Member of the Karnataka Legislative Council
- In office 14 June 2016 – 13 June 2022
- Preceded by: Narayana Bhandage

President of Kodagu District Congress Committee
- In office 8 February 2004 – 20??
- Preceded by: M. G. Kuttappa

Personal details
- Born: 6 October 1961 (age 64) Kodagu, Mysore State, India
- Party: Indian National Congress
- Occupation: Politician

= Veena Achaiah =

Indian politician

Shantheyanda Veena Achaiah (born 6 October 1961) is an Indian politician and member of the Karnataka Legislative Council from the Indian National Congress (INC). She is a former president of the Kodagu District Congress Committee, while also having served as the president of the Kodagu Zilla Panchayat.

== Career ==
Veena was first elected to the Kodagu district council in 1985. In 2002, she was elected the president of the council. She was again elected to the post in 2004 which she held for a period of 41 days before being appointed president of Kodagu District Congress Committee (KDCC), in February 2004. During this time, she also served as president of the Kodagu Mahila Congress.
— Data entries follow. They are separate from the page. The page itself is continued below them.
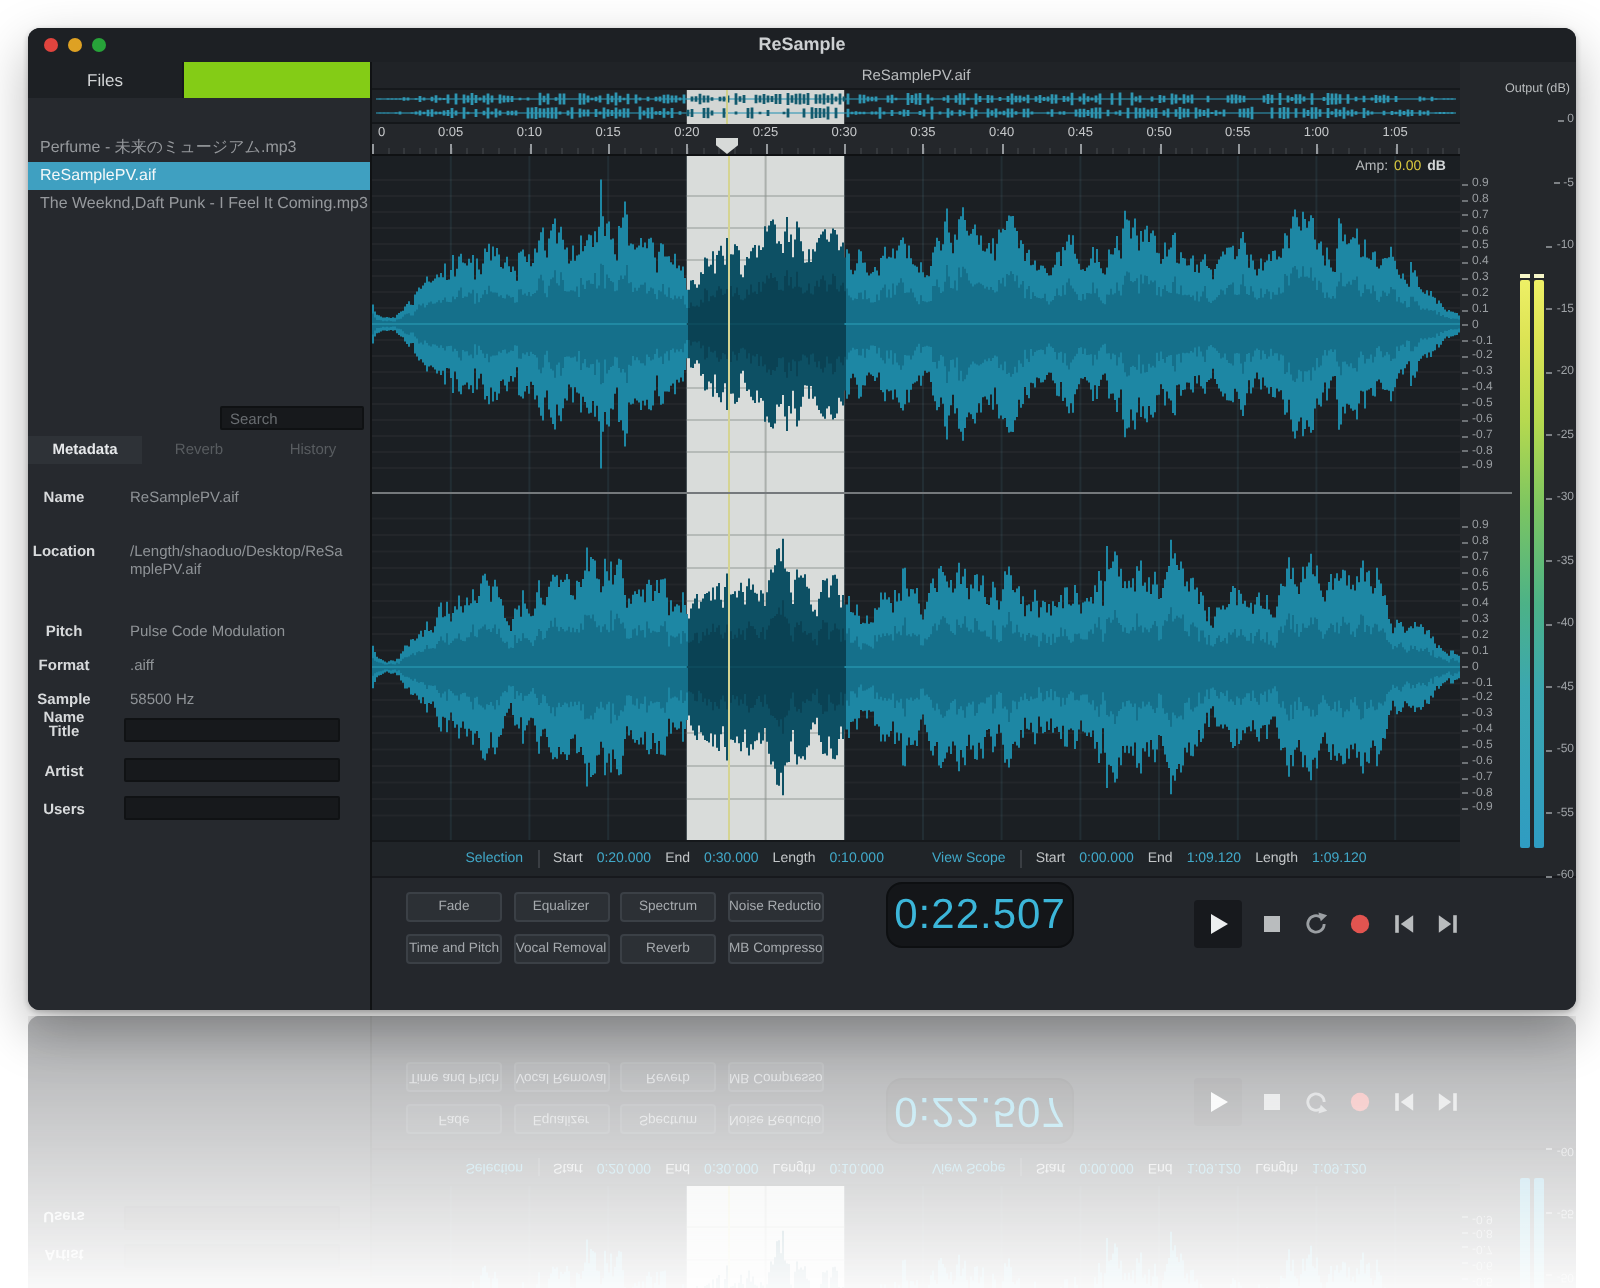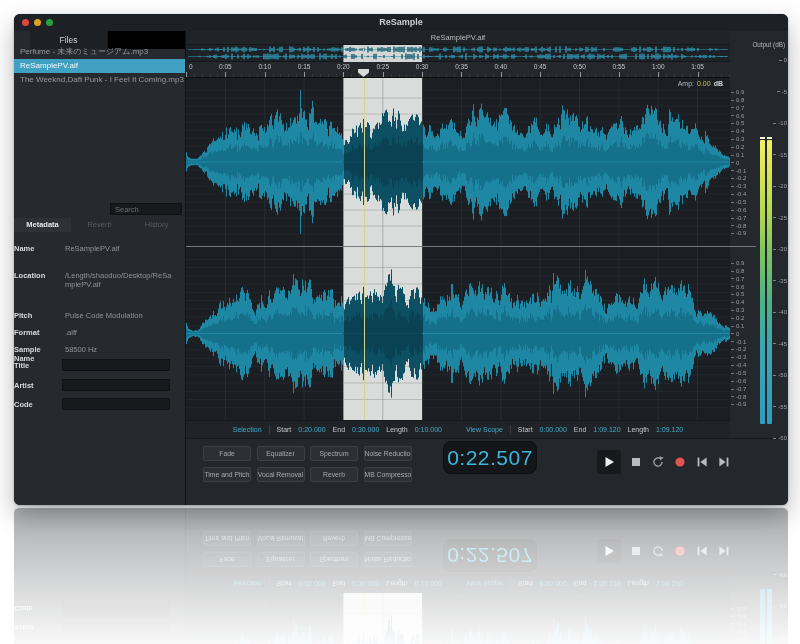--- a/index.html
+++ b/index.html
@@ -22,7 +22,7 @@
   
   .sidebar { position:absolute; left:0; top:17px; width:172px; bottom:0;
     background:#26292e; border-right:1px solid #101214; }
-  .files-tabbar { position:absolute; left:16px; top:0; right:0; height:18px; background:#000000; }
+  .files-tabbar { position:absolute; left:0; top:0; right:0; height:18px; background:#84cc16; }
   .files-tab { position:absolute; left:0; top:0; width:78px; height:18px; background:#1d2024;
     color:#d2d4d6; font-size:8.5px; text-align:center; line-height:18px; border-right:1px solid #15181b;}
   .filelist { position:absolute; left:0; top:14px; right:0; }

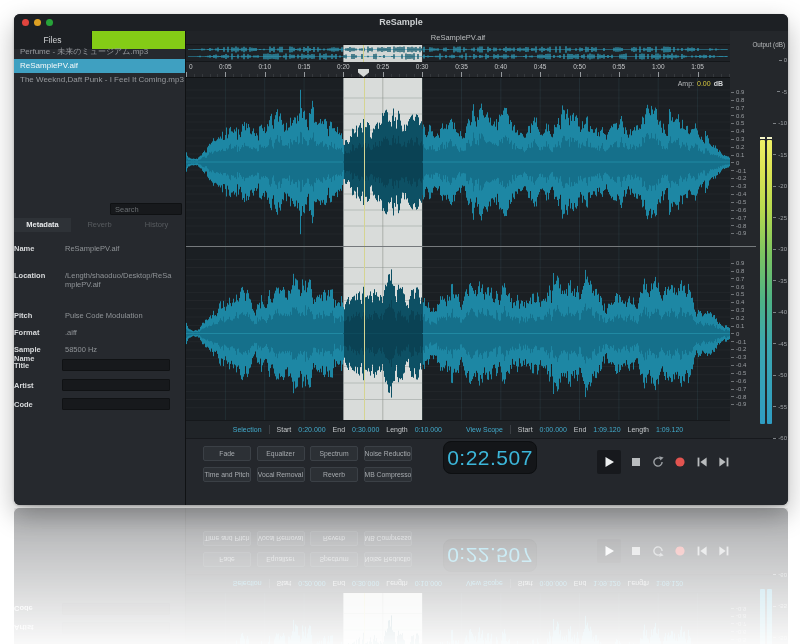--- a/index.html
+++ b/index.html
@@ -25,7 +25,7 @@
   .files-tabbar { position:absolute; left:0; top:0; right:0; height:18px; background:#84cc16; }
   .files-tab { position:absolute; left:0; top:0; width:78px; height:18px; background:#1d2024;
     color:#d2d4d6; font-size:8.5px; text-align:center; line-height:18px; border-right:1px solid #15181b;}
-  .filelist { position:absolute; left:0; top:14px; right:0; }
+  .filelist { position:absolute; left:0; top:36px; right:0; }
   .filerow { height:14px; line-height:14px; font-size:8px; color:#96999d;
     padding-left:6px; white-space:nowrap; overflow:hidden; }
   .filerow.sel { background:#3fa0c1; color:#f4f8f9; }

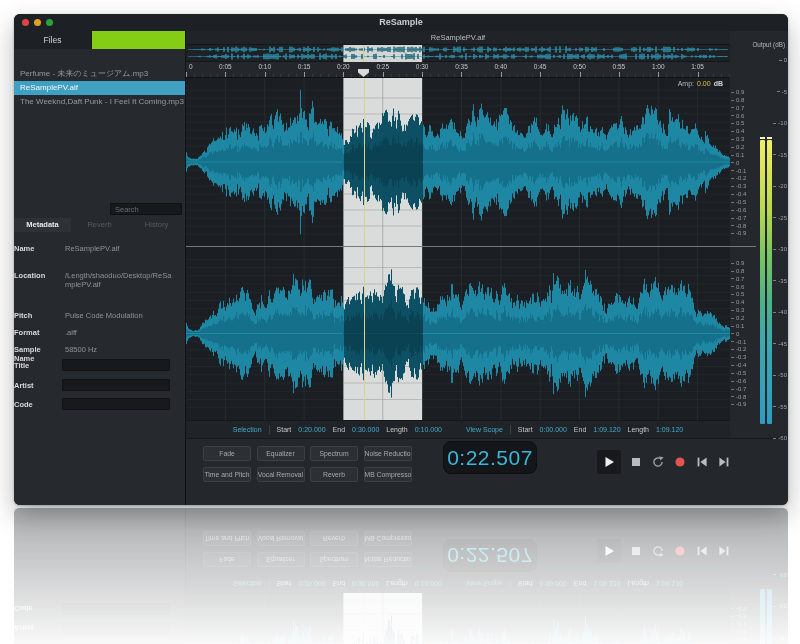--- a/index.html
+++ b/index.html
@@ -38,7 +38,7 @@
   .meta-tab.active { color:#e6e8ea; font-weight:bold; background:#2e3237; }
   .meta-fields { position:absolute; left:0; top:201px; right:0; bottom:0; }
   .mrow { position:absolute; left:0; right:6px; }
-  .mlabel { position:absolute; left:0; width:36px; text-align:left; font-size:7.5px;
+  .mlabel { position:absolute; left:0; width:36px; text-align:center; font-size:7.5px;
     font-weight:bold; color:#d8dadc; }
   .mvalue { position:absolute; left:51px; width:108px; font-size:7.5px; color:#8f9397;
     word-break:break-all; line-height:9px; }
In 2015, Veena served as chairperson of the Karnataka State Handicrafts Development Corporation. In June 2016, she was elected to the Karnataka Legislative Council, securing 31 votes of Indian National Congress members of the legislative assembly. She was again elected in 2020.

== Controversy ==
In 2017, during the Independence Day celebrations in Madikeri, INC leader and chairman of Karnataka Silk Marketing Board Limited, T. P. Ramesh, was caught on camera attempting to hold Veena's hand, who freed herself. After the video was shared on the media and the incident drew criticism, Ramesh responded stating that his "intention was not to touch her inappropriately" and that he treated her like his "sister". Veena stated that he had apologized to her before adding that the incident was "shocking" and that she was "taken aback by it". Ramesh later quit from the post and was resigned from the primary membership of the INC.